▶ [PASSAGE FOURNI]:
Les résultats indiquent une concentration en nitrate de la lame drainante sous cultures de 50 à 65 mg.L-1 selon les BAC (pour un objectif fixé à 37 mg.L-1 dans l’eau captée), soit une perte de 24 à 31 kg N.ha-1. Le reliquat objectif, s’il peut varier d’un type de sol à l’autre, a été fixé à 50 kg Nmin.ha-1 pour faciliter la démarche par la suite, quels que soient les parcelles et le BAC.

Cette valeur objectif est ainsi soumise à de nombreuses hypothèses, la rendant valable uniquement sur les sols profonds. Elle permet toutefois de la comparer aux ordres de grandeur des reliquats mesurés.

Des objectifs rarement atteints et des résultats pas toujours interprétables

Les paramètres influençant les résultats de REH

Les résultats REH sont interprétés à partir de l’azote minéral total : nitrique et ammoniacal. Se pose parfois la question de la prise en compte de l’azote ammoniacal dans son intégralité car certains échantillons présentent une concentration supérieure à 20 kg.ha-1 sur un ou plusieurs horizons.

Par ailleurs, le résultat du REH est dépendant du taux de cailloux estimé et de la texture du sol (qui permet d’évaluer sa densité apparente). Le reliquat est évalué comme suit :

REH (kg N.ha-1)

 

= N terre sèche (mg.kg-1) x terre fine/ha (t.ha-1)

= N terre sèche (mg.kg-1) x prof horizon (cm) x Dapp (g.cm-3) x (1 – % cailloux)

▶ [ACTION REQUISE 1]: Citez mot pour mot la portion du texte sur les reliquats d'azote qui s'ouvre sur les mots contenant « Les résultats REH » et se clôt sur « ou plusieurs horizons. ».

▶ [DONNÉES FOURNIES]:
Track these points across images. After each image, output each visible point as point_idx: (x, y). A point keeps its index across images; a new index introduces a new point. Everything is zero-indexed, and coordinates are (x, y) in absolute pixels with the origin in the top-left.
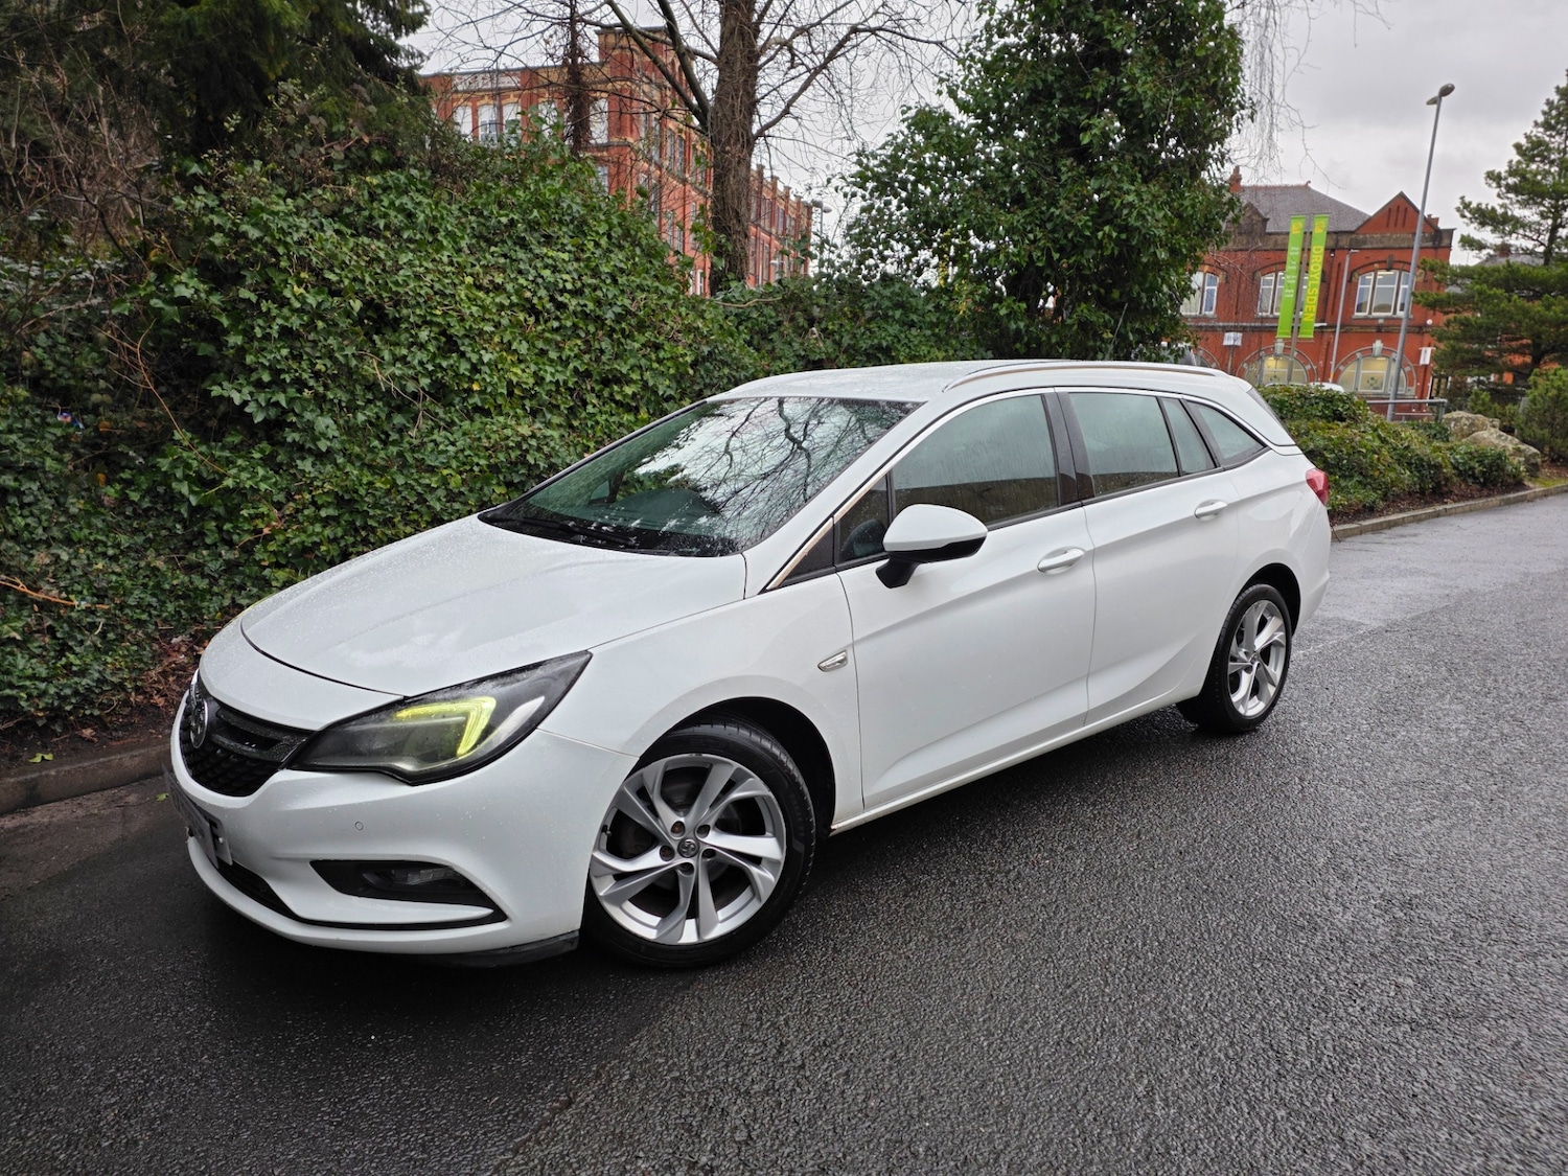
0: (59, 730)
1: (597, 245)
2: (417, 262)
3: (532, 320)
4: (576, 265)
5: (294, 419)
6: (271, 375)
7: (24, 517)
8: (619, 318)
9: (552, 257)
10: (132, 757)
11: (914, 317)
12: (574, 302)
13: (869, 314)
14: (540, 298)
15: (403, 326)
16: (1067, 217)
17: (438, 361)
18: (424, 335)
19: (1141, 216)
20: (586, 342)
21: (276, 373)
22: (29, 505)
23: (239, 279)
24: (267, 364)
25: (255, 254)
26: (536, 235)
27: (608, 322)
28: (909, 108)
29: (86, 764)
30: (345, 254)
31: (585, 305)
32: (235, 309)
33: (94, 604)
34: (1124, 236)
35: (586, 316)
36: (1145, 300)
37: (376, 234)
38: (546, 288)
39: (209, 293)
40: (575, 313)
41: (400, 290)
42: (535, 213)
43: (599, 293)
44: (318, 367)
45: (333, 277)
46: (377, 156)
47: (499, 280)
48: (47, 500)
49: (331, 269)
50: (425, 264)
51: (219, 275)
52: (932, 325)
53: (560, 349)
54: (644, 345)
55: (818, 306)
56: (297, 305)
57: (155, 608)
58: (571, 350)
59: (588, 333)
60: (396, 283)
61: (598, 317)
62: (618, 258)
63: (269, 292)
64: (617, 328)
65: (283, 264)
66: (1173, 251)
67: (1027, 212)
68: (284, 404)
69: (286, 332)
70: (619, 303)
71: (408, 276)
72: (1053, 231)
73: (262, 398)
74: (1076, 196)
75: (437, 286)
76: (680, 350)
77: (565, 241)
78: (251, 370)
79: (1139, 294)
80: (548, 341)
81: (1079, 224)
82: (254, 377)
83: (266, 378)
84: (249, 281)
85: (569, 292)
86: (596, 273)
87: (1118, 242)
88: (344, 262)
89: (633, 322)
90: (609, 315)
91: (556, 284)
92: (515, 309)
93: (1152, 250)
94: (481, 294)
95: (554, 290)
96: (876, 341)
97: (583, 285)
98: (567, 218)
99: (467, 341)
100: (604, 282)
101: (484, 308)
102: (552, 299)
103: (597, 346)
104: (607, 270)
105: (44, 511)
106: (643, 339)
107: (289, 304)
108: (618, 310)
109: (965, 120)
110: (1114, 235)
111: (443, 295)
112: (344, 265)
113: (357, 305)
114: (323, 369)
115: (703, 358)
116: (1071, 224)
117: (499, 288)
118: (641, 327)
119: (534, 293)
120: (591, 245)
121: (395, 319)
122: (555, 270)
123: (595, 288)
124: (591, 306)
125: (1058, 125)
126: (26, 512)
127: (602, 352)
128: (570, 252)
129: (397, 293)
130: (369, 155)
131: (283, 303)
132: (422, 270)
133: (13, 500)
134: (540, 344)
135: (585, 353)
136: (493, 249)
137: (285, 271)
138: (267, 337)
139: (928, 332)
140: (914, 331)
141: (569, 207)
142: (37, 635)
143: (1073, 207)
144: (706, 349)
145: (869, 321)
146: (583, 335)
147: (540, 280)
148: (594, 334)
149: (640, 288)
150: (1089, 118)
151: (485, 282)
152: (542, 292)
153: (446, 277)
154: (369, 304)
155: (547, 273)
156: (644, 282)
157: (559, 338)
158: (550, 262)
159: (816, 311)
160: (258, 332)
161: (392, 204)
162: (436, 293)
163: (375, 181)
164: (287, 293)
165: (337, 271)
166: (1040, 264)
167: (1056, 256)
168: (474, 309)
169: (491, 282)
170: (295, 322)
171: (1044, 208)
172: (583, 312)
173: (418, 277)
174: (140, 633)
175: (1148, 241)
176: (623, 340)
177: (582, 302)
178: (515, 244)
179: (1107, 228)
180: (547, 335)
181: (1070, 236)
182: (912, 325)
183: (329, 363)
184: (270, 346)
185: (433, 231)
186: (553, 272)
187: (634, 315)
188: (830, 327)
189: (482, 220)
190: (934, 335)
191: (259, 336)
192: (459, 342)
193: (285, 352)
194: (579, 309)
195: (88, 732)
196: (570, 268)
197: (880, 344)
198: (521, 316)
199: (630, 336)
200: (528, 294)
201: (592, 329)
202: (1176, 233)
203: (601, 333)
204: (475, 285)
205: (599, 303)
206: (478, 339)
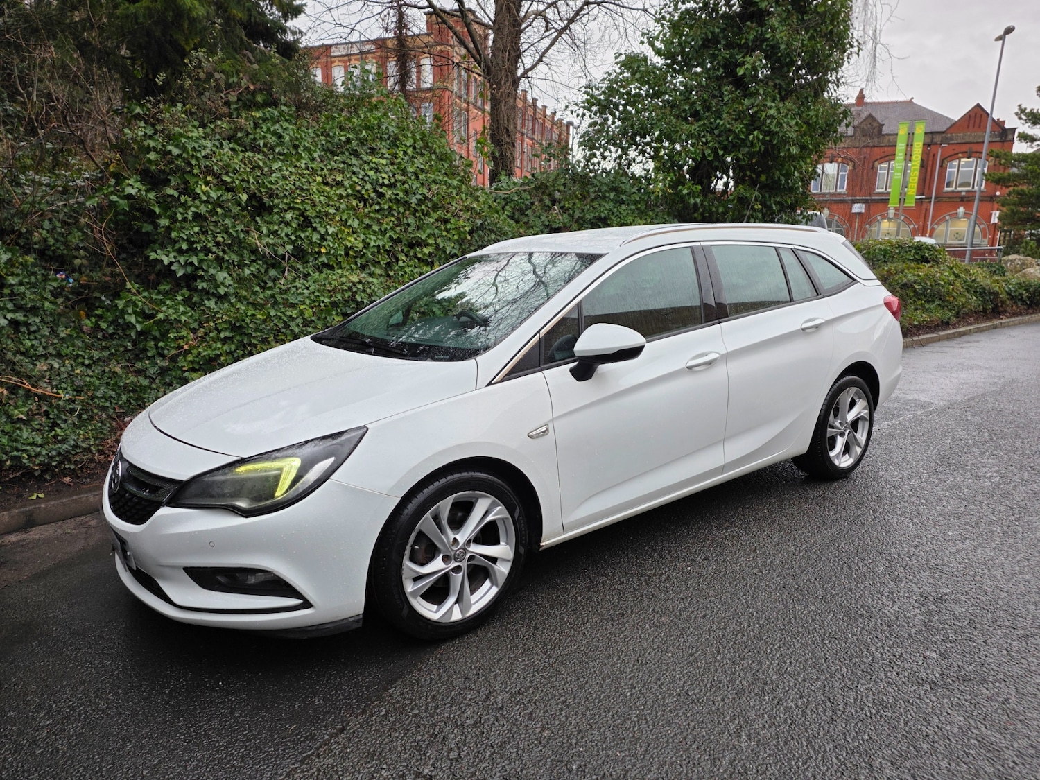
0: (48, 478)
1: (405, 153)
2: (284, 168)
3: (361, 205)
4: (391, 167)
5: (203, 274)
6: (188, 245)
7: (31, 340)
8: (420, 202)
9: (375, 163)
10: (94, 496)
11: (624, 197)
12: (390, 192)
13: (592, 196)
14: (367, 190)
15: (275, 211)
16: (728, 126)
17: (298, 234)
18: (289, 216)
19: (779, 124)
20: (398, 219)
21: (190, 243)
22: (34, 332)
23: (167, 182)
24: (185, 237)
25: (177, 166)
26: (365, 148)
27: (413, 205)
28: (621, 54)
29: (64, 500)
30: (236, 163)
31: (397, 194)
32: (166, 203)
33: (73, 396)
34: (767, 138)
35: (398, 201)
36: (783, 182)
37: (255, 149)
38: (371, 183)
39: (147, 191)
40: (390, 200)
41: (272, 186)
42: (364, 133)
43: (406, 186)
44: (218, 239)
45: (228, 179)
46: (259, 98)
47: (339, 178)
48: (45, 329)
49: (227, 174)
50: (289, 169)
51: (154, 180)
52: (636, 202)
53: (380, 224)
54: (437, 220)
55: (559, 191)
56: (204, 198)
57: (114, 399)
58: (388, 224)
59: (399, 213)
60: (271, 182)
61: (406, 202)
62: (420, 162)
63: (187, 190)
64: (419, 209)
65: (195, 171)
66: (803, 147)
67: (701, 123)
68: (196, 264)
69: (197, 216)
70: (420, 192)
71: (278, 178)
72: (719, 136)
73: (182, 260)
74: (734, 111)
75: (298, 184)
76: (462, 223)
77: (384, 152)
78: (175, 242)
79: (779, 177)
80: (372, 219)
81: (737, 130)
82: (177, 246)
83: (185, 246)
84: (173, 183)
85: (386, 185)
86: (404, 173)
87: (763, 142)
88: (235, 168)
89: (430, 204)
90: (414, 200)
91: (377, 180)
92: (350, 198)
93: (787, 147)
94: (327, 188)
95: (376, 184)
96: (597, 214)
97: (396, 181)
98: (386, 136)
99: (318, 220)
100: (410, 178)
101: (329, 197)
102: (375, 191)
103: (405, 221)
104: (412, 170)
105: (43, 336)
106: (436, 216)
107: (200, 198)
108: (419, 197)
109: (659, 61)
110: (761, 137)
111: (301, 189)
112: (235, 171)
113: (244, 197)
114: (222, 240)
115: (477, 228)
116: (730, 130)
117: (339, 184)
118: (435, 208)
119: (363, 187)
120: (401, 154)
121: (270, 206)
122: (377, 171)
123: (404, 183)
124: (401, 194)
125: (722, 63)
126: (32, 337)
127: (409, 225)
128: (387, 159)
129: (271, 189)
130: (254, 97)
131: (195, 197)
132: (287, 173)
133: (24, 329)
134: (367, 221)
135: (397, 226)
136: (336, 158)
137: (197, 176)
138: (185, 220)
139: (633, 207)
140: (623, 207)
141: (387, 128)
142: (36, 417)
143: (732, 119)
144: (479, 222)
145: (592, 200)
146: (396, 214)
147: (367, 178)
148: (403, 214)
149: (434, 181)
150: (743, 57)
151: (330, 180)
152: (368, 186)
153: (303, 178)
154: (252, 197)
155: (371, 173)
156: (437, 178)
157: (380, 217)
158: (374, 165)
159: (557, 195)
160: (179, 217)
161: (269, 129)
162: (297, 189)
163: (258, 114)
164: (198, 191)
165: (231, 175)
166: (710, 159)
167: (721, 153)
168: (322, 198)
169: (334, 180)
170: (203, 210)
171: (712, 120)
172: (396, 199)
173: (285, 178)
174: (104, 415)
175: (785, 141)
176: (423, 217)
177: (395, 192)
178: (350, 154)
179: (755, 133)
180: (371, 214)
181: (730, 139)
182: (622, 202)
183: (226, 236)
184: (187, 225)
185: (296, 147)
186: (376, 173)
187: (430, 200)
188: (567, 205)
189: (328, 139)
190: (637, 209)
191: (180, 219)
192: (313, 221)
193: (196, 229)
194: (393, 197)
195: (67, 479)
196: (387, 169)
197: (600, 216)
198: (354, 203)
199: (427, 214)
200: (359, 188)
201: (402, 210)
202: (805, 134)
203: (408, 213)
204: (323, 182)
205: (406, 192)
206: (325, 218)
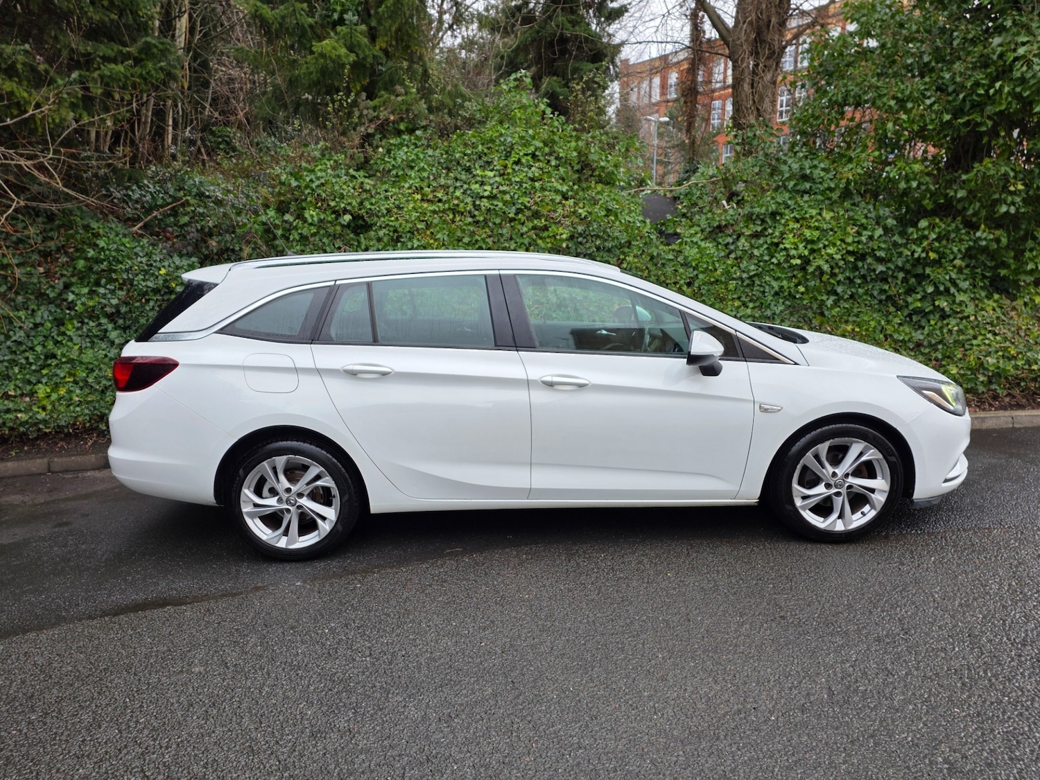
3: (458, 218)
4: (498, 179)
8: (518, 212)
9: (483, 176)
12: (489, 204)
14: (467, 204)
20: (492, 229)
27: (511, 215)
31: (497, 205)
35: (495, 212)
38: (471, 196)
40: (487, 211)
41: (373, 207)
43: (508, 196)
45: (333, 204)
46: (402, 127)
47: (440, 194)
50: (393, 190)
53: (472, 235)
56: (310, 221)
58: (480, 235)
59: (494, 224)
60: (372, 204)
61: (504, 212)
63: (300, 216)
64: (516, 218)
65: (309, 199)
70: (520, 201)
71: (380, 199)
75: (397, 202)
76: (560, 230)
77: (496, 164)
80: (463, 231)
85: (488, 197)
86: (511, 183)
88: (342, 194)
90: (512, 210)
91: (479, 193)
92: (448, 212)
94: (425, 205)
95: (477, 197)
97: (498, 192)
98: (502, 148)
99: (408, 235)
100: (514, 188)
101: (423, 213)
102: (473, 204)
103: (500, 232)
108: (519, 206)
112: (342, 197)
113: (348, 217)
117: (440, 201)
118: (536, 215)
119: (463, 201)
120: (512, 165)
121: (369, 225)
122: (482, 184)
123: (506, 193)
124: (500, 205)
127: (502, 235)
128: (497, 170)
129: (371, 209)
131: (305, 220)
134: (459, 234)
135: (490, 237)
139: (819, 197)
144: (580, 229)
145: (772, 191)
146: (491, 225)
147: (469, 192)
148: (499, 224)
151: (430, 197)
152: (468, 200)
153: (403, 197)
154: (356, 217)
155: (475, 186)
157: (472, 228)
158: (479, 179)
162: (396, 207)
164: (307, 215)
165: (337, 200)
169: (435, 197)
172: (494, 209)
176: (519, 226)
177: (494, 203)
178: (464, 169)
185: (411, 168)
186: (481, 185)
187: (529, 209)
192: (403, 235)
193: (298, 248)
196: (493, 181)
198: (450, 216)
200: (455, 202)
201: (498, 221)
203: (504, 223)
204: (422, 200)
205: (505, 203)
206: (415, 233)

▶ [ACTION REQUISE 2]: Imprimez à l'identique les enregistrements, depuis leur début jusqu'à la ligne contenant « 62: (618, 258) », bornes incluses. Omettez les images dans la réponse.

▶ [RÉPONSE FINALE 1]:
Les résultats REH sont interprétés à partir de l’azote minéral total : nitrique et ammoniacal. Se pose parfois la question de la prise en compte de l’azote ammoniacal dans son intégralité car certains échantillons présentent une concentration supérieure à 20 kg.ha-1 sur un ou plusieurs horizons.

▶ [RÉPONSE FINALE 2]:
Track these points across images. After each image, output each visible point as point_idx: (x, y). A point keeps its index across images; a new index introduces a new point. Everything is zero-indexed, and coordinates are (x, y) in absolute pixels with the origin in the top-left.
0: (59, 730)
1: (597, 245)
2: (417, 262)
3: (532, 320)
4: (576, 265)
5: (294, 419)
6: (271, 375)
7: (24, 517)
8: (619, 318)
9: (552, 257)
10: (132, 757)
11: (914, 317)
12: (574, 302)
13: (869, 314)
14: (540, 298)
15: (403, 326)
16: (1067, 217)
17: (438, 361)
18: (424, 335)
19: (1141, 216)
20: (586, 342)
21: (276, 373)
22: (29, 505)
23: (239, 279)
24: (267, 364)
25: (255, 254)
26: (536, 235)
27: (608, 322)
28: (909, 108)
29: (86, 764)
30: (345, 254)
31: (585, 305)
32: (235, 309)
33: (94, 604)
34: (1124, 236)
35: (586, 316)
36: (1145, 300)
37: (376, 234)
38: (546, 288)
39: (209, 293)
40: (575, 313)
41: (400, 290)
42: (535, 213)
43: (599, 293)
44: (318, 367)
45: (333, 277)
46: (377, 156)
47: (499, 280)
48: (47, 500)
49: (331, 269)
50: (425, 264)
51: (219, 275)
52: (932, 325)
53: (560, 349)
54: (644, 345)
55: (818, 306)
56: (297, 305)
57: (155, 608)
58: (571, 350)
59: (588, 333)
60: (396, 283)
61: (598, 317)
62: (618, 258)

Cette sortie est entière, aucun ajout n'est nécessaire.